Extract:
+ + +
1×17 — Hell House

Aaah, Hell House Also known as, “The One Where Sam Winchester Gets (Half) Naked.” And yes, there will be pictures.

Hell House is also the episode that gives you the biggest clue, if you hadn’t figured it out already, that Eric Kripke is, in fact, a genre fan. (Not coincidentally, it is also the episode reviewed by a chin–er, face–well known to the horror genre fans, Bruce Campbell.)

The only real problem that I have with Hell House is that it doesn’t seem to fit in with the show. I realize that it has a one big thing going against it–it has to follow up behind Shadow, which is one of the most intense episodes of the series, at least, in my opinion. And I think Hell House is trying slightly too hard to be an anti-Shadow; it tries too hard to be funny and humorous and ends up feeling out of place. Which is not to say I don’t like it; I do. I love Hell House.

Lemme explain. As you’ll see in the recap, and the episode itself, the point of the episode is to be amusing, and follow-slash-lampoon the home-grown ghost sites and in a way, is meta-send-up of itself. Hell House seems to be the episode in which everyone is going, “we realize that we don’t take ourselves seriously, and we can prove it, see?” Too many in-jokes and meta-references make this one of the most out-of-linear episodes.

The episode starts out in Richardson, (in the Dallas area, 15-20 miles up I-75 from Dallas in fact) Texas, as the title card tells us, two months ago. A group of kids–three boys and a girl, are in the middle of nowhere in the woods, a single car, going to visit a haunted cabin. (Yeah, I thought this would be sounding familiar. This is pretty much the same premise as the Sam Raimi powerhouse flick Evil Dead, which also stars–you guessed it. Bruce Campbell. See how things come full circle?)

One of the kids is telling the others about the legend that surrounds the farmhouse, how there’s supposedly a ghost in the root cellar (“Someone’s in my fruit cellar, someone with a fresh soul!”–Evil Dead 2) that likes to string up girls from the rafters. Nobody believes him until they’re exploring the cellar, and run across a dead girl hanging in a noose from the ceiling, after which they all run screaming.

Now, see, that’s the way I like my homage to be. Straight-up, old school, ripped off from the best.

We cut back to “Present Day” with Sam and Dean in the Impala. I love that car, incidentally. It’s entirely possible I love it more than Dean or Sam. But I digress. Sam is napping in the passenger seat, and Dean is jamming along to “Fire Of Unknown Origin” by Blue Oyster Cult.

Dean is at his bored-five-year-old best, sliding a plastic spoon into Sam’s mouth and using his cell’s camera to snap a picture before he wakes Sam. After the photo, he “innocently” cranks the volume to max, waking Sam up as he sings along. Sam tells Dean that it wasn’t very funny–and I’ve always wondered if he meant the prank or the song. “Fire of unknown origin took my baby–took my baby away.” It’s really a cruel song for Dean to be playing, considering what happened to their mother and Sam’s girlfriend Jessica.

SPOON!

SPOON!
+ + +
Data entries:
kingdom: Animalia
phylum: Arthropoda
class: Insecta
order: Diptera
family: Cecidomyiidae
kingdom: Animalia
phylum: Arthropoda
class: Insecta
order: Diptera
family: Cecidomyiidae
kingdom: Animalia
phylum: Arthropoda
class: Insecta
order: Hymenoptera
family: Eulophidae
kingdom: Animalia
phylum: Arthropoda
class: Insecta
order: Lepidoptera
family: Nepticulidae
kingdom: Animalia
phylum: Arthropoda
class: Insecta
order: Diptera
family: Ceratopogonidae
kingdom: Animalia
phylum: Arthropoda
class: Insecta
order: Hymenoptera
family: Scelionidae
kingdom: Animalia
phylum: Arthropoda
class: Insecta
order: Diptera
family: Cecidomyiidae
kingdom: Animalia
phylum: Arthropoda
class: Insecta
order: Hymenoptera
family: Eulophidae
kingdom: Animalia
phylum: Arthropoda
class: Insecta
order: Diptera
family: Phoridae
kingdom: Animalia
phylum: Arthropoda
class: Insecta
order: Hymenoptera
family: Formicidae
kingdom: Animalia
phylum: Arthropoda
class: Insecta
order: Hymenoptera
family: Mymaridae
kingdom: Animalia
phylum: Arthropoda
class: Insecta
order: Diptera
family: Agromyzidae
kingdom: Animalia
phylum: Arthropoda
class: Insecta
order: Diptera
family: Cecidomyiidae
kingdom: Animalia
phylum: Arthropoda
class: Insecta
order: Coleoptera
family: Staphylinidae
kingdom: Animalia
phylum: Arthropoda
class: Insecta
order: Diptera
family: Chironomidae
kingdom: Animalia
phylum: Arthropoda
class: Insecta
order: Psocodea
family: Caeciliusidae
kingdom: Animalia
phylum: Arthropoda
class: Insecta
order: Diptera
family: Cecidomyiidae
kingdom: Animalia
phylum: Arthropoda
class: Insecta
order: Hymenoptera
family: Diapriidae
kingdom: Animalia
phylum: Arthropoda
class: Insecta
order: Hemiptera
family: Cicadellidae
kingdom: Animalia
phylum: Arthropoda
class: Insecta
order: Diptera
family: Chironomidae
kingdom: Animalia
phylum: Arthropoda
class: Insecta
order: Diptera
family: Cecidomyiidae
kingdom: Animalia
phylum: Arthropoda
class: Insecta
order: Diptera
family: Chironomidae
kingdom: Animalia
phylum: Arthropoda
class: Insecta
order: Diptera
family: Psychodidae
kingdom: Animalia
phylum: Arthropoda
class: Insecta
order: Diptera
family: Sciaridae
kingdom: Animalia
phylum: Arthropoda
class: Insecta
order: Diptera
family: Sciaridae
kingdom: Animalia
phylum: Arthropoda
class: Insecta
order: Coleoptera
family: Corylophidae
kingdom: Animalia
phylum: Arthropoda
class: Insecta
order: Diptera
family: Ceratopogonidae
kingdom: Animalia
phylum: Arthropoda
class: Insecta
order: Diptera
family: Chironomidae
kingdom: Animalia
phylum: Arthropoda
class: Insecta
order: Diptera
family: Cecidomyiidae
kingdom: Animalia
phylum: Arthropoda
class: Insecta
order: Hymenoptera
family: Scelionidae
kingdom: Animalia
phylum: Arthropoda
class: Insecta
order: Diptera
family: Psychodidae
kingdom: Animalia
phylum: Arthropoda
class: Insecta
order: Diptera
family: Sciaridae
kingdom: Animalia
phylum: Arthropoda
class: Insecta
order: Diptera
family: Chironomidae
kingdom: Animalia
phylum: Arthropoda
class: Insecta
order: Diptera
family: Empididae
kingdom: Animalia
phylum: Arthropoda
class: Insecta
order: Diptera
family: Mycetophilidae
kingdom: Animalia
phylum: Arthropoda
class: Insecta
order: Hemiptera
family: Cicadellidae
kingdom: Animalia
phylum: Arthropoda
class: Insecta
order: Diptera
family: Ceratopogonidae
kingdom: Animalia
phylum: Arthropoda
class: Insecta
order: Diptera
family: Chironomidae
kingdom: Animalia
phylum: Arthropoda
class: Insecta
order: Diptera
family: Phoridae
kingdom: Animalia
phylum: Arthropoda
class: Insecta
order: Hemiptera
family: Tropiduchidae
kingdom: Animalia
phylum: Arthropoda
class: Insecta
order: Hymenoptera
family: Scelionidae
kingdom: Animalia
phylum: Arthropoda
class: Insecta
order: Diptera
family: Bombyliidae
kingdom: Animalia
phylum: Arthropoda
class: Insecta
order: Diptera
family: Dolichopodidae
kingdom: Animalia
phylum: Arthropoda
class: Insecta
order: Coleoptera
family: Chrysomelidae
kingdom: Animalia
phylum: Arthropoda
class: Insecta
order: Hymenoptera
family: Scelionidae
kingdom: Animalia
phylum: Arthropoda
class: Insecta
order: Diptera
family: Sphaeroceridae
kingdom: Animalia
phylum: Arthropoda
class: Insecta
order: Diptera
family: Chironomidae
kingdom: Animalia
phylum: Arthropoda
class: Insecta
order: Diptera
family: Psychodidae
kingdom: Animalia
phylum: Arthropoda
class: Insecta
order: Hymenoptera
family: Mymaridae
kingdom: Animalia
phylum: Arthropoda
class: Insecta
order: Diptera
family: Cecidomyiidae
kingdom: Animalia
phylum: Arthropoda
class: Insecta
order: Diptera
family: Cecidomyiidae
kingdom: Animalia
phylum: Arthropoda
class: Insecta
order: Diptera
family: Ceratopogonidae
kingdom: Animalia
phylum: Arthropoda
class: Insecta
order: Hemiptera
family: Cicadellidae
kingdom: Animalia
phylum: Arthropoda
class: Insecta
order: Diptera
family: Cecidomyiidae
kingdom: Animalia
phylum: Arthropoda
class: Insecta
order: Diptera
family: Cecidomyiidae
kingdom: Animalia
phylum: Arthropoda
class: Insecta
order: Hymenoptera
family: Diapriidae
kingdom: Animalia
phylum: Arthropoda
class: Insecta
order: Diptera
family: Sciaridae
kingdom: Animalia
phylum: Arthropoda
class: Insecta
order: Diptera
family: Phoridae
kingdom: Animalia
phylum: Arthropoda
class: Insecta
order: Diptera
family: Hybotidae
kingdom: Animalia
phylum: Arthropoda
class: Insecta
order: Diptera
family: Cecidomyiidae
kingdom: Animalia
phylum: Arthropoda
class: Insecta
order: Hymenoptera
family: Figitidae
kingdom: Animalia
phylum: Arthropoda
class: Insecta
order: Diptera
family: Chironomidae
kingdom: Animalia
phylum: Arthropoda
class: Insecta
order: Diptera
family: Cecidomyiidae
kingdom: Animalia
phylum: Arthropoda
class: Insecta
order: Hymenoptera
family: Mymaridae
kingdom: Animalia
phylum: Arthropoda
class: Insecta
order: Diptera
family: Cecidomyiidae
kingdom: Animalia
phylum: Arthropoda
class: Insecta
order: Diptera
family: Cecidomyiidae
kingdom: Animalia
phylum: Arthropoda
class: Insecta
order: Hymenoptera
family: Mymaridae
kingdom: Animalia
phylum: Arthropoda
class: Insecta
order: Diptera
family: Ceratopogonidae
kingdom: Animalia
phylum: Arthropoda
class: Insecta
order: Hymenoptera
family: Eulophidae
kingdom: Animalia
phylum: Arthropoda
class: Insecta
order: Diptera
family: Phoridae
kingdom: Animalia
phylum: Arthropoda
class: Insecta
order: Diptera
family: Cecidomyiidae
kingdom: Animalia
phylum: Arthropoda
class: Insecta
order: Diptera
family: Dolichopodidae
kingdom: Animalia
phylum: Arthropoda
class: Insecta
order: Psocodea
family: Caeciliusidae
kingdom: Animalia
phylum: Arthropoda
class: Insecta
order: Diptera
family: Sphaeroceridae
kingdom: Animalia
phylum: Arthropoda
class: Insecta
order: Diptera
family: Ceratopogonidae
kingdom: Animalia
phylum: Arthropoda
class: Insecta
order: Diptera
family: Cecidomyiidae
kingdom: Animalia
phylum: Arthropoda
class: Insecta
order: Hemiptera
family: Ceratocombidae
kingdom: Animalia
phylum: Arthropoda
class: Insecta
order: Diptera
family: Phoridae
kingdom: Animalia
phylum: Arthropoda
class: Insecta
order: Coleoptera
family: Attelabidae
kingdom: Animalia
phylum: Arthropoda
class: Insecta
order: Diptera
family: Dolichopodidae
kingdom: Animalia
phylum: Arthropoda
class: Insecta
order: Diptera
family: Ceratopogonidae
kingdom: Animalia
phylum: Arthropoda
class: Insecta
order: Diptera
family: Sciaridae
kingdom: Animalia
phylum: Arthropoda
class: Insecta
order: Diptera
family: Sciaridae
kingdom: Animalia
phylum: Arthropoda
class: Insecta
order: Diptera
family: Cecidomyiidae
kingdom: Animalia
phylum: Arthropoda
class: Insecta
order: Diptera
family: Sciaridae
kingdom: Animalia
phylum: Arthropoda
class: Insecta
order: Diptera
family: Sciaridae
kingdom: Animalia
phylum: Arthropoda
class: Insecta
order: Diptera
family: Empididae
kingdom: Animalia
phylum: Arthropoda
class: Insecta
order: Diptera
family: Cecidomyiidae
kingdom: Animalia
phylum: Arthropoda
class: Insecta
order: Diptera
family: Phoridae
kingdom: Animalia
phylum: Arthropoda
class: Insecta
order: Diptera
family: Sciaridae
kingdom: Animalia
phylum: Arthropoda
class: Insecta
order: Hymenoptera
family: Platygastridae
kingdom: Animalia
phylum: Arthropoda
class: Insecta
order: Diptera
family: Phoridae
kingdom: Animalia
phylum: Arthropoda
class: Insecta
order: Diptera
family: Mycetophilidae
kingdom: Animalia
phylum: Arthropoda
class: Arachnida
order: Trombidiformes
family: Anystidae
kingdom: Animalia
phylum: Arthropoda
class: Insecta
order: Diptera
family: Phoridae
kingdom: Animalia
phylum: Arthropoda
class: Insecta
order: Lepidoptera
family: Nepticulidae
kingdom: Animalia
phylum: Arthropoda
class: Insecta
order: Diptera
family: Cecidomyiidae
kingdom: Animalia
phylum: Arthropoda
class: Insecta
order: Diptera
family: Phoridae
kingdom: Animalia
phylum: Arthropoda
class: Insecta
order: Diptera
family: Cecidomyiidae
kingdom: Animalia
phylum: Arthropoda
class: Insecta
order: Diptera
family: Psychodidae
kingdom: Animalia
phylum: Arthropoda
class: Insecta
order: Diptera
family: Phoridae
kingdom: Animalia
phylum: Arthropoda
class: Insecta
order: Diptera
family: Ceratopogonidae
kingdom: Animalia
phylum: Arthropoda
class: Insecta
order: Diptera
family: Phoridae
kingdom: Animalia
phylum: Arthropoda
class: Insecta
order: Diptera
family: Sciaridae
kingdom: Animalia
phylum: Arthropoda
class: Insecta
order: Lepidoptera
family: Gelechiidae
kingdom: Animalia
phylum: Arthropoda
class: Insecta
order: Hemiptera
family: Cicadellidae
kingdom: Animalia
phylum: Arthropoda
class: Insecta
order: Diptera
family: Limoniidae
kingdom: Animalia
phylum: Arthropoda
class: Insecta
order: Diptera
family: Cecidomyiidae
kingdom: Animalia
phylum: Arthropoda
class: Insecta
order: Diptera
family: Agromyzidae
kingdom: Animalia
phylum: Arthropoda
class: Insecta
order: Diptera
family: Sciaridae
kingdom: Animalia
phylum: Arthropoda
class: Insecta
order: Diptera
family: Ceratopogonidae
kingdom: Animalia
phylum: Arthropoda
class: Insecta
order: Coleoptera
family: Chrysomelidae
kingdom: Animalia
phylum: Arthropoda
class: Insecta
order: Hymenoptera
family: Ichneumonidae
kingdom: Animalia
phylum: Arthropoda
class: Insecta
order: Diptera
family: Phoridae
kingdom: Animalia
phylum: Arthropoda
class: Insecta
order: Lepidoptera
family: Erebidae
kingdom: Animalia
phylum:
+ + +
Tasks to carry out:
(1) Quote the Hell House recap word for word between "Lemme explain. As" and "most out-of-linear episodes.", inclusive.
(2) Write the next part of the Hell House recap, picking up after its final line.
The material comes from a different source than the Hell House recap.

Answer list:
(1)
Lemme explain. As you’ll see in the recap, and the episode itself, the point of the episode is to be amusing, and follow-slash-lampoon the home-grown ghost sites and in a way, is meta-send-up of itself. Hell House seems to be the episode in which everyone is going, “we realize that we don’t take ourselves seriously, and we can prove it, see?” Too many in-jokes and meta-references make this one of the most out-of-linear episodes.

(2)
There’s a brief wrap-up of the last few minutes of “Shadow”–“look, we let Dad take off–which, was a mistake, by the way–and now we don’t have any idea where the hell he is and we’re looking for something to hunt.” That about sums it up, Sammy. There’s also a mention of a pre-Supernatural prank war, Sam versus Dean, which ended up with Sam on the receiving end of a shampoo bottle of hair remover and being bald. I’d pay good money to see that. But it also makes me wonder where in the hell John was (hunting) and what his reaction to bald little Sammy was.

At this juncture, I feel the need to point out how utterly distracting it is for Sam to scoff after every line. God bless you, Jared Padalecki, but it’s annoying. First it was the constant lip-puckering in “Hook Man” and now it’s annoyed scoffing. Distracting as anything. Adorable exasperated little brother-ly, but distracting.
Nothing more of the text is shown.